Protesters and counter-protestors gathered near the entrance on Haverstick Road to express their disgust and support, respectively, for the Rev. Ted Rothrock, a longtime pastor at the church who was days earlier by Diocese of Lafayette-in-Indiana Bishop Timothy Doherty for writing a June 28 article that called leaders of Black Lives Matter “serpents in the garden” and “maggots and parasites at best,” among other things.

The dozens of people protesting Rothrock’s comments outnumbered the handful of counter-protestors throughout the daylong event, which was cut short in the late afternoon because of thunderstorms. A Carmel Police Dept. spokesman said the event did not lead to any “arrests or incidents to report,” although at least one counter-protestor walked around with a rifle and verbally sparred with protestors from across Haverstick Road.

Carmel Against Racial Injustice organized the demonstration, which it called the “Gathering for Equality, Justice, and Healing.” CARI co-founder Ashten Spilker said many parishioners visited with protesters throughout the day to talk about the issue, which has been painful for both sides.

 “The ones who did find the courage to come over and speak with us, most of them were kind and ended up leaving with a greater understanding,” Spilker said. “The general tone was even if they were sad to see (Rothrock) suspended, they don’t condone the statements he made.”

Scott Cunningham, who has attended the church since it was founded in 1981, said the protestors were gone by the time he attended the 5:30 p.m. service. He said most parishioners are deeply hurt by the situation involving Rothrock and continue to support him. As a leader of the parish, Rothrock is a “family member” to parishioners, Cunningham said.

“The parishioners are struggling with the events because it hurts. It’s devastating. We are trying to reconcile the information that has been put out there as well as the decision by the bishop (to suspend Rothrock). It’s a difficult pill to swallow,” Cunningham said. “It is very hard to overcome the despair, but I think that the parish is beginning to heal and come to terms with the situation, building trust in God that He will draw us to His ultimate conclusion on this issue.”

Cunningham said Rothrock is not a racist and that he worked to “bridge gaps” in the community and build supportive relationships with other faith leaders.

“Father Rothrock’s goal for his parish is to be the most welcoming it can be. In the Catholic faith all are welcome,” Cunningham said. “You can’t make strides in that area and then also be a racist and be exclusive. That is just simply not in (Rothrock’s) nature.”

Rothrock was positioned to become pastor at Our Lady of Mt. Carmel Catholic Church, but his next assignment is undecided. Doherty explained his decision to suspend Rothrock during a July 5 homily at Seton, which also was posted on the church’s website.

“The serious consequences of that article are still playing out among us and in the wider community,” Doherty stated. “I chose the suspension provided for in church law. The suspension offers me an opportunity for pastoral discernment for the good of the diocese, of St Elizabeth Seton Church, and for the good of Father Rothrock.”
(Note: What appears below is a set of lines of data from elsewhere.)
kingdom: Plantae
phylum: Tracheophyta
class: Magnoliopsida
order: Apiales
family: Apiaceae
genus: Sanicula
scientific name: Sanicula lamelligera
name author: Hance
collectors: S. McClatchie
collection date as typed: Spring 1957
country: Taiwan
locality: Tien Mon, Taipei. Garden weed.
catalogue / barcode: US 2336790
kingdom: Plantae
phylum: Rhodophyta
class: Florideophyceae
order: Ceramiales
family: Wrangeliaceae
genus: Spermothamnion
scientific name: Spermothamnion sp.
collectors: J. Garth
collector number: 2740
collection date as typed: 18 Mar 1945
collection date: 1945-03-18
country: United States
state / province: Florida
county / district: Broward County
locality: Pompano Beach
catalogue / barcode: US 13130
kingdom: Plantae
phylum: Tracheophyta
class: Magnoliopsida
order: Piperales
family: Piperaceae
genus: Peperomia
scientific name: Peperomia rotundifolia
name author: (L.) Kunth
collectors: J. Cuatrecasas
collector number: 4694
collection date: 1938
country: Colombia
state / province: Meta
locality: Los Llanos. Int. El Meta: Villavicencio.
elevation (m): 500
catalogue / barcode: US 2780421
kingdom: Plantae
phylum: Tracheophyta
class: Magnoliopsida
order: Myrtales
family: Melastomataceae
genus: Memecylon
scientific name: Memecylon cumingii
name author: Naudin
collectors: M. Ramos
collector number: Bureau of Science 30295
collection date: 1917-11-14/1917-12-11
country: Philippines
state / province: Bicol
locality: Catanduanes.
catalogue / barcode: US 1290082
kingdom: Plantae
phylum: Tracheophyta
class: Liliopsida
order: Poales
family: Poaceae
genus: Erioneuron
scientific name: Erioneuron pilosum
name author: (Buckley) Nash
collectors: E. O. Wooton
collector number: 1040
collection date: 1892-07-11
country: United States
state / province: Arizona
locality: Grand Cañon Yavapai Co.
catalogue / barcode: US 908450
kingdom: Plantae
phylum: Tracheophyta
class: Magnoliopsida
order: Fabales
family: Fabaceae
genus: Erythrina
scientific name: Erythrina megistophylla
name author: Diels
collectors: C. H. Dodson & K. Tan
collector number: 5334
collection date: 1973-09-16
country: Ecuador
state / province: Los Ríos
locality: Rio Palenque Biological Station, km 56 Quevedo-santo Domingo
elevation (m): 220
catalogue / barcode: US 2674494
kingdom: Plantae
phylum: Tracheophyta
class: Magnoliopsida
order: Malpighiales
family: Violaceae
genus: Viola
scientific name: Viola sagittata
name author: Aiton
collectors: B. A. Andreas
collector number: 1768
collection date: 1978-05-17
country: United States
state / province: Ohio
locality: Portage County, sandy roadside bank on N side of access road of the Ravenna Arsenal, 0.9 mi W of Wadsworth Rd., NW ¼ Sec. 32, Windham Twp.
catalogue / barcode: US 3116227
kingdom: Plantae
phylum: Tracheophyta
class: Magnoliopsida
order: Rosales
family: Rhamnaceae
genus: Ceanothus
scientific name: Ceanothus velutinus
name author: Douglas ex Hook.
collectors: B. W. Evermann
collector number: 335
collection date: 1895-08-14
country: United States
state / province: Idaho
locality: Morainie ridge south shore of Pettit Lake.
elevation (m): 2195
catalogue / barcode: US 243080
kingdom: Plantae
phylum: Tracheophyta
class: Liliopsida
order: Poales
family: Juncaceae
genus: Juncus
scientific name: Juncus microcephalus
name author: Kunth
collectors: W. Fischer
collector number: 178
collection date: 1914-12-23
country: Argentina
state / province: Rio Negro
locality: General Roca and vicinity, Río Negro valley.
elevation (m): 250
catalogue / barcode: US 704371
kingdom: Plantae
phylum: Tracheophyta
CARI is calling for Doherty to permanently remove Rothrock from pastoral service.

“When you express those feelings as a leader, people are more likely to listen to them and internalize them,” Spilker said. “Our concern is if he does go to another parish, what kind of rhetoric is he going to be preaching there?”

Rothrock issued an apology last week, in which he stated, “It was not my intention to offend anyone, and I am sorry that my words have caused any hurt to anyone.”

Spilker doesn’t deny that Rothrock has done positive deeds during his 22 years at Seton, but she doesn’t believe he is fit to lead another congregation at this point.

“It’s possible for someone to do good and still have racism in their heart,” Spilker said.